• **Exercise instructions**
Rewrite the rows from the line with "Just click on" to the line with "## **Features** 🕹", swapping "repo" for "repository" and leaving everything else unchanged.

Start of Block

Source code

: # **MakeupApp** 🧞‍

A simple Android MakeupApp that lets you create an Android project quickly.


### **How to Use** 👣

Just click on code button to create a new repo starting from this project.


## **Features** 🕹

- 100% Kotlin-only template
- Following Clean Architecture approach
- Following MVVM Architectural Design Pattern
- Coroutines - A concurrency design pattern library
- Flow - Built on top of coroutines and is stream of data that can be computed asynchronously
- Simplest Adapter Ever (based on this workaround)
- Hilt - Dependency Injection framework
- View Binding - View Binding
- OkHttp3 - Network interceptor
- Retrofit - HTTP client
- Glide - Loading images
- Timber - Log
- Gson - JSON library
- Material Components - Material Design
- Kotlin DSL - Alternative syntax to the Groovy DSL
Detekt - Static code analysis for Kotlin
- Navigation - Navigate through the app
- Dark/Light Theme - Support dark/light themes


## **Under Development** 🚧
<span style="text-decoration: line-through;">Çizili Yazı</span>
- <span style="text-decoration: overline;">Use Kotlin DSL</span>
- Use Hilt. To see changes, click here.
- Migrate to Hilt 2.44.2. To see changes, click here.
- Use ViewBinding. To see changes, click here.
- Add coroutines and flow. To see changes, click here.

End of Block

• **Solution to this task**
Just click on code button to create a new repository starting from this project.


## **Features** 🕹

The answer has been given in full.